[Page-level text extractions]
──────────
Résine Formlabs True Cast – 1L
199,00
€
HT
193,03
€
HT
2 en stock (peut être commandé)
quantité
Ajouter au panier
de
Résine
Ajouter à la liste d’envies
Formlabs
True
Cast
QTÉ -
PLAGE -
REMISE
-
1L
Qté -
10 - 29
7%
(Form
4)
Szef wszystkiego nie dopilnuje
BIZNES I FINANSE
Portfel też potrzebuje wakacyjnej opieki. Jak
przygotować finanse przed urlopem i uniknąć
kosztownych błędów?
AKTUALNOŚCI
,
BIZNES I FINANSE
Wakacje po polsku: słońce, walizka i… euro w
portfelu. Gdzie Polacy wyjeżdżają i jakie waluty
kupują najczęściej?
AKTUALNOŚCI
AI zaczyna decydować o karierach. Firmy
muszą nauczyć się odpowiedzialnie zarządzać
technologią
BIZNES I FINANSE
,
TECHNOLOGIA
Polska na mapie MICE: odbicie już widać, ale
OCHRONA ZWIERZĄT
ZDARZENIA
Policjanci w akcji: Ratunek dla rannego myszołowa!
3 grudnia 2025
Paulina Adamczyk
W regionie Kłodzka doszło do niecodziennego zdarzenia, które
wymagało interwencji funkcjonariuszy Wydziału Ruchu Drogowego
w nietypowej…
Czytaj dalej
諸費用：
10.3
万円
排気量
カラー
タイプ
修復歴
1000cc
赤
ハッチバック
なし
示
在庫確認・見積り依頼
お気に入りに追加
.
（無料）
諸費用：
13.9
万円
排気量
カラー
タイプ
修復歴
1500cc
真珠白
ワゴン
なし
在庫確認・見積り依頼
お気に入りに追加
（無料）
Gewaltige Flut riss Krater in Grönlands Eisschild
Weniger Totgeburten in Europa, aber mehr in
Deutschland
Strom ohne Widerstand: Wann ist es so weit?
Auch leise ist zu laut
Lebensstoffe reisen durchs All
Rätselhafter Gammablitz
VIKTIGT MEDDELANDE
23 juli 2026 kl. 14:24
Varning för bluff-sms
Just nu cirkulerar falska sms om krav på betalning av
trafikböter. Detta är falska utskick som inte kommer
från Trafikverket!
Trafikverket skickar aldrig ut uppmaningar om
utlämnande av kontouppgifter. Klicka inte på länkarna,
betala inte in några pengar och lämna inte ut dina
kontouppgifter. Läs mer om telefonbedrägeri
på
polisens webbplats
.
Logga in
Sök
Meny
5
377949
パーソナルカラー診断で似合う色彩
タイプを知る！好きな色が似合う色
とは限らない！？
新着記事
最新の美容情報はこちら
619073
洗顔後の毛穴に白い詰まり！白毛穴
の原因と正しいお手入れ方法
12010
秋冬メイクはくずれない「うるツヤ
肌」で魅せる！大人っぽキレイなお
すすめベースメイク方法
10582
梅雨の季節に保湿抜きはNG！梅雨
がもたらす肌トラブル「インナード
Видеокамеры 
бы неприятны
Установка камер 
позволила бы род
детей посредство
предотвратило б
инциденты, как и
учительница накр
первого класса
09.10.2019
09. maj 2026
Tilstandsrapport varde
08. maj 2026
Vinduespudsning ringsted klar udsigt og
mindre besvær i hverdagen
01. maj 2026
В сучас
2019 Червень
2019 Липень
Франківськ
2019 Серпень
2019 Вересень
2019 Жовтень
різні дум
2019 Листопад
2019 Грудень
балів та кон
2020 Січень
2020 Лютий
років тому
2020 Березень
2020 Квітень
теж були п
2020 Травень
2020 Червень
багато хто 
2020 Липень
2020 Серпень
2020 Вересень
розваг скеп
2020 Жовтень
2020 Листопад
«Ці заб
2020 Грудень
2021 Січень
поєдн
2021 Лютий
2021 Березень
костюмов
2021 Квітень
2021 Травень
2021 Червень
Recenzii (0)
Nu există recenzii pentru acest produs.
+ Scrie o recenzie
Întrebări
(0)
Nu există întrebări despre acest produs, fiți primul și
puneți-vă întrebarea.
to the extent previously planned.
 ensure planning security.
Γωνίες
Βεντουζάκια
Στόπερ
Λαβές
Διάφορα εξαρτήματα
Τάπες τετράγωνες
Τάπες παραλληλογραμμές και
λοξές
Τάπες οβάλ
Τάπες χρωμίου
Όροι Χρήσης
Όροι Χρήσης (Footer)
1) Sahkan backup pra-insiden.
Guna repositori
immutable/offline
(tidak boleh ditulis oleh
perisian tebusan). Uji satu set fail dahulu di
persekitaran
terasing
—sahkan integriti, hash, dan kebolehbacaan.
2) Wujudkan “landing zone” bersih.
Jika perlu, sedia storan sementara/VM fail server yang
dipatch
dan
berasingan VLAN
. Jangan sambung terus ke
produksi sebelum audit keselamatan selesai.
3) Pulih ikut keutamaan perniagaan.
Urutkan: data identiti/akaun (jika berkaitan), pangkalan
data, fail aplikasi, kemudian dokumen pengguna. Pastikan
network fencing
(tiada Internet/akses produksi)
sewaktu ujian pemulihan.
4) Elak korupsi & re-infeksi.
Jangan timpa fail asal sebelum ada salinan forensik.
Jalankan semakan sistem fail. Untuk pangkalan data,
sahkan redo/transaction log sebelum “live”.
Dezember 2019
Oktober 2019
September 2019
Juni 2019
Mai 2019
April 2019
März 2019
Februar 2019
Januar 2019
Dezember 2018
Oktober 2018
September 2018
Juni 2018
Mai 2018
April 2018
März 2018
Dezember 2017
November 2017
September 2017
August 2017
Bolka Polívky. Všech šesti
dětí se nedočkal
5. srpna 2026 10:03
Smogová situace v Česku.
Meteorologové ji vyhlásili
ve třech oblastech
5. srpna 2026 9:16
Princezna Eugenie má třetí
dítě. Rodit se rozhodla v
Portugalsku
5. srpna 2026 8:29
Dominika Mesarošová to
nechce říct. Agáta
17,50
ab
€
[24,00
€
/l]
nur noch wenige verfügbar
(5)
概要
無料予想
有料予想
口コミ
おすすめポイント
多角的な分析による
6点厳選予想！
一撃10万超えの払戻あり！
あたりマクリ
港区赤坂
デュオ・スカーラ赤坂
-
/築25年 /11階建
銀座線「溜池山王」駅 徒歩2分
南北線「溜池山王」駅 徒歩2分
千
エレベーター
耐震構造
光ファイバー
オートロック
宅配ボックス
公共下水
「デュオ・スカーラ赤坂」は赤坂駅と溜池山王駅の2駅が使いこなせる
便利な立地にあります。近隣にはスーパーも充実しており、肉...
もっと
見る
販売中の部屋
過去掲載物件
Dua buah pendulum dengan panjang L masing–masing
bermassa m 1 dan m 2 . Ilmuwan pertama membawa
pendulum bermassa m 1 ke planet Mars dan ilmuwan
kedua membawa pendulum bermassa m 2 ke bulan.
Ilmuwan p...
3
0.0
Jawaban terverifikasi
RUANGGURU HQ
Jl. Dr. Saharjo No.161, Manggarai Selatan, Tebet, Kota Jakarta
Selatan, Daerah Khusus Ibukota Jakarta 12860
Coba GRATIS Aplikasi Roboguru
──────────
■ What to produce
Copy every line of the entries above word for word, keeping the original order.

■ Response
Résine Formlabs True Cast – 1L
199,00
€
HT
193,03
€
HT
2 en stock (peut être commandé)
quantité
Ajouter au panier
de
Résine
Ajouter à la liste d’envies
Formlabs
True
Cast
QTÉ -
PLAGE -
REMISE
-
1L
Qté -
10 - 29
7%
(Form
4)
Szef wszystkiego nie dopilnuje
BIZNES I FINANSE
Portfel też potrzebuje wakacyjnej opieki. Jak
przygotować finanse przed urlopem i uniknąć
kosztownych błędów?
AKTUALNOŚCI
,
BIZNES I FINANSE
Wakacje po polsku: słońce, walizka i… euro w
portfelu. Gdzie Polacy wyjeżdżają i jakie waluty
kupują najczęściej?
AKTUALNOŚCI
AI zaczyna decydować o karierach. Firmy
muszą nauczyć się odpowiedzialnie zarządzać
technologią
BIZNES I FINANSE
,
TECHNOLOGIA
Polska na mapie MICE: odbicie już widać, ale
OCHRONA ZWIERZĄT
ZDARZENIA
Policjanci w akcji: Ratunek dla rannego myszołowa!
3 grudnia 2025
Paulina Adamczyk
W regionie Kłodzka doszło do niecodziennego zdarzenia, które
wymagało interwencji funkcjonariuszy Wydziału Ruchu Drogowego
w nietypowej…
Czytaj dalej
諸費用：
10.3
万円
排気量
カラー
タイプ
修復歴
1000cc
赤
ハッチバック
なし
示
在庫確認・見積り依頼
お気に入りに追加
.
（無料）
諸費用：
13.9
万円
排気量
カラー
タイプ
修復歴
1500cc
真珠白
ワゴン
なし
在庫確認・見積り依頼
お気に入りに追加
（無料）
Gewaltige Flut riss Krater in Grönlands Eisschild
Weniger Totgeburten in Europa, aber mehr in
Deutschland
Strom ohne Widerstand: Wann ist es so weit?
Auch leise ist zu laut
Lebensstoffe reisen durchs All
Rätselhafter Gammablitz
VIKTIGT MEDDELANDE
23 juli 2026 kl. 14:24
Varning för bluff-sms
Just nu cirkulerar falska sms om krav på betalning av
trafikböter. Detta är falska utskick som inte kommer
från Trafikverket!
Trafikverket skickar aldrig ut uppmaningar om
utlämnande av kontouppgifter. Klicka inte på länkarna,
betala inte in några pengar och lämna inte ut dina
kontouppgifter. Läs mer om telefonbedrägeri
på
polisens webbplats
.
Logga in
Sök
Meny
5
377949
パーソナルカラー診断で似合う色彩
タイプを知る！好きな色が似合う色
とは限らない！？
新着記事
最新の美容情報はこちら
619073
洗顔後の毛穴に白い詰まり！白毛穴
の原因と正しいお手入れ方法
12010
秋冬メイクはくずれない「うるツヤ
肌」で魅せる！大人っぽキレイなお
すすめベースメイク方法
10582
梅雨の季節に保湿抜きはNG！梅雨
がもたらす肌トラブル「インナード
Видеокамеры 
бы неприятны
Установка камер 
позволила бы род
детей посредство
предотвратило б
инциденты, как и
учительница накр
первого класса
09.10.2019
09. maj 2026
Tilstandsrapport varde
08. maj 2026
Vinduespudsning ringsted klar udsigt og
mindre besvær i hverdagen
01. maj 2026
В сучас
2019 Червень
2019 Липень
Франківськ
2019 Серпень
2019 Вересень
2019 Жовтень
різні дум
2019 Листопад
2019 Грудень
балів та кон
2020 Січень
2020 Лютий
років тому
2020 Березень
2020 Квітень
теж були п
2020 Травень
2020 Червень
багато хто 
2020 Липень
2020 Серпень
2020 Вересень
розваг скеп
2020 Жовтень
2020 Листопад
«Ці заб
2020 Грудень
2021 Січень
поєдн
2021 Лютий
2021 Березень
костюмов
2021 Квітень
2021 Травень
2021 Червень
Recenzii (0)
Nu există recenzii pentru acest produs.
+ Scrie o recenzie
Întrebări
(0)
Nu există întrebări despre acest produs, fiți primul și
puneți-vă întrebarea.
to the extent previously planned.
 ensure planning security.
Γωνίες
Βεντουζάκια
Στόπερ
Λαβές
Διάφορα εξαρτήματα
Τάπες τετράγωνες
Τάπες παραλληλογραμμές και
λοξές
Τάπες οβάλ
Τάπες χρωμίου
Όροι Χρήσης
Όροι Χρήσης (Footer)
1) Sahkan backup pra-insiden.
Guna repositori
immutable/offline
(tidak boleh ditulis oleh
perisian tebusan). Uji satu set fail dahulu di
persekitaran
terasing
—sahkan integriti, hash, dan kebolehbacaan.
2) Wujudkan “landing zone” bersih.
Jika perlu, sedia storan sementara/VM fail server yang
dipatch
dan
berasingan VLAN
. Jangan sambung terus ke
produksi sebelum audit keselamatan selesai.
3) Pulih ikut keutamaan perniagaan.
Urutkan: data identiti/akaun (jika berkaitan), pangkalan
data, fail aplikasi, kemudian dokumen pengguna. Pastikan
network fencing
(tiada Internet/akses produksi)
sewaktu ujian pemulihan.
4) Elak korupsi & re-infeksi.
Jangan timpa fail asal sebelum ada salinan forensik.
Jalankan semakan sistem fail. Untuk pangkalan data,
sahkan redo/transaction log sebelum “live”.
Dezember 2019
Oktober 2019
September 2019
Juni 2019
Mai 2019
April 2019
März 2019
Februar 2019
Januar 2019
Dezember 2018
Oktober 2018
September 2018
Juni 2018
Mai 2018
April 2018
März 2018
Dezember 2017
November 2017
September 2017
August 2017
Bolka Polívky. Všech šesti
dětí se nedočkal
5. srpna 2026 10:03
Smogová situace v Česku.
Meteorologové ji vyhlásili
ve třech oblastech
5. srpna 2026 9:16
Princezna Eugenie má třetí
dítě. Rodit se rozhodla v
Portugalsku
5. srpna 2026 8:29
Dominika Mesarošová to
nechce říct. Agáta
17,50
ab
€
[24,00
€
/l]
nur noch wenige verfügbar
(5)
概要
無料予想
有料予想
口コミ
おすすめポイント
多角的な分析による
6点厳選予想！
一撃10万超えの払戻あり！
あたりマクリ
港区赤坂
デュオ・スカーラ赤坂
-
/築25年 /11階建
銀座線「溜池山王」駅 徒歩2分
南北線「溜池山王」駅 徒歩2分
千
エレベーター
耐震構造
光ファイバー
オートロック
宅配ボックス
公共下水
「デュオ・スカーラ赤坂」は赤坂駅と溜池山王駅の2駅が使いこなせる
便利な立地にあります。近隣にはスーパーも充実しており、肉...
もっと
見る
販売中の部屋
過去掲載物件
Dua buah pendulum dengan panjang L masing–masing
bermassa m 1 dan m 2 . Ilmuwan pertama membawa
pendulum bermassa m 1 ke planet Mars dan ilmuwan
kedua membawa pendulum bermassa m 2 ke bulan.
Ilmuwan p...
3
0.0
Jawaban terverifikasi
RUANGGURU HQ
Jl. Dr. Saharjo No.161, Manggarai Selatan, Tebet, Kota Jakarta
Selatan, Daerah Khusus Ibukota Jakarta 12860
Coba GRATIS Aplikasi Roboguru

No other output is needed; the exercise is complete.